27 de junho de 2015

CONTO PARA NÃO DORMIR

CONTO PARA NÃO DORMIR

O despertador urrava quando ela acordou no meio da noite, embriagada pelo sono. Parecia que havia levado uma pancada na cabeça. No quarto escuro, tentou reconhecer algo familiar, mas não viu nada que acalentasse a ansiedade do momento. Olhou para todos os lados e parou, ao ver um relógio com números vermelhos marcando 32:00. Apertou os olhos para melhorar o foco e, então, eram 32:01. A confusão aumentou e não sabia o que estava acontecendo. Não se lembrava de nada a não ser do seu próprio nome. Tentou se acalmar e abriu as cortinas para que a luz da rua pudesse iluminar o quarto. Era um ambiente de cores claras, muito bem decorado e aconchegante, o que trouxe um pouco de paz. Olhando pela janela, via poucos carros cruzando sinais vermelhos, enquanto um bêbado cantava algo, cambaleando pela calçada. Não reconheceu a rua que via do alto.

Respirou fundo e, sentindo o frio da noite, sentou-se na cama, cobrindo o corpo e se encolhendo. Começou a procurar por lembranças, quaisquer que fossem. Uma menininha linda, que brincava alegre em um gramado verde, apareceu em sua mente. Uma sala de aula cheia de colegas fazendo bagunça, o primeiro amor de sua vida, danças, músicas, o primeiro beijo, a faculdade e amigos em festas, viagens. Calmamente, as imagens vinham e rodeavam sua cabeça. A paz das lembranças iniciais foram suficientes para ninar seu corpo até cair no sono.

Se revirava na cama e balbuciava algo. Um pesadelo terrível, com torturas emocionais entre momentos de suspense, rodava sua cabeça. Pessoas com olhares perseguidores se destacavam em uma multidão que caminhava toda na mesma direção. Tentava ir para um lado diferente, mas os do seu entorno, com sorrisos, a conduziam na direção da multidão. Era quase impossível não seguir o fluxo. Recebia, ora empurrões, ora abraços, todos a guiando para onde ela não sabia ir. Cansada de tentar sair daquele lugar, seguia por si mesma junto a multidão. Um barulho ensurdecedor soou e, neste momento, todos começaram a agarrá-la, enquanto ela tentava se livrar deles e tapar os ouvidos. Fechou os olhos e gritou desesperada, querendo sair daquele lugar.
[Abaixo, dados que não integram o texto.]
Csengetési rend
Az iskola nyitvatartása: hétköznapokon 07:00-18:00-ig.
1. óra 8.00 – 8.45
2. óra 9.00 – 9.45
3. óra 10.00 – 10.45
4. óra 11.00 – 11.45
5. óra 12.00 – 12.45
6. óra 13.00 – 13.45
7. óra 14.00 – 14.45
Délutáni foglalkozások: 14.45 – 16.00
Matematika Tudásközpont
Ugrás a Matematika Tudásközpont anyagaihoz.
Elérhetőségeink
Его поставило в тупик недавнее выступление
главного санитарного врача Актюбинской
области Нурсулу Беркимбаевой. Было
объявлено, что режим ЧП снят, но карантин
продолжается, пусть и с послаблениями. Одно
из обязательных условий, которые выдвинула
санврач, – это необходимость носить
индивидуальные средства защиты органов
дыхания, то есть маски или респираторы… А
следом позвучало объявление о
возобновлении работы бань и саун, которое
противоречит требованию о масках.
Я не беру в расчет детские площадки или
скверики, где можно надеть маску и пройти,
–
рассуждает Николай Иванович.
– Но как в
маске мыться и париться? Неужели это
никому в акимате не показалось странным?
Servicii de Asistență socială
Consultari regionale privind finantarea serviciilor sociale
Muito agitada, abriu seus olhos perplexa e se viu novamente no quarto. O despertador, desta vez, tocava uma música. O relógio marcava 35:11, mas o dia amanhecia e o sol iluminava o quarto.

DESPERTAR

DESPERTAR

Certo dia, um homem andando pelo campo, encontrou uma pedra diferente. Era uma pedra linda, com traços tão peculiares que ele não pôde se conter e abaixou para examiná-la melhor. Ao se aproximar, pôde perceber, no seu contorno, brilho e ângulos; uma perfeição tal, que parecia dar vida à pedra. Não hesitando um segundo, ele a tomou em suas mãos, levando-a para casa.

Lá, a pedra foi lavada e, cuidadosamente, limpa. Suas nuances de beleza foram ainda mais expostas e agora, além de viva, a pedra parecia feliz. Foi colocada em uma mesa na sala da casa e podia ser apreciada pelos que ali passavam. Mas de todos, o mais encantado, era o próprio dono.
Ficou ali deixada e, aos poucos, foi sendo esquecida, empoeirada. Já não parecia assim tão viva. Nem seu descobridor lhe dava mais atenção.

Então, um dia, ao entrar em casa, o homem viu, espantosamente, a pedra flutuando no ar. Não pôde acreditar nos seus olhos, mas, mesmo assim, correu para fechar as janelas, com medo de perder seu objeto maravilhoso em um vento mais forte que pusesse levá-la. Quando se virou de volta, lá estava a pedra em seu lugar de costume, parada e definhando. Não entendendo muito bem o que havia ocorrido, tratou de deixar sempre as janelas fechadas para não perder seu troféu. Os dias se passavam e a pedra, novamente esquecida, já parecia quase morta.

Uma noite, distraído e andando descalço pela sala, o homem sente uma pontada no pé e, ao levar a mão para ver o que era, sente o jorrar quente do sangue em seus dedos, denunciando um corte profundo. A dor foi intensa e o sangramento caudaloso. O chão estava repleto de cacos de vidro. Havia um rombo na janela da sala. Assustado com o que acontecia, passando os olhos de relance, percebeu que a pedra não estava mais sobre a mesa. Ela havia voado através da janela para a liberdade que nunca lhe deveria ter sido tirada. Porque pedras, por mais que sejam pedras, voam quando querem voar. Voa pedra, encontra novamente a vida e a felicidade que te pertencem.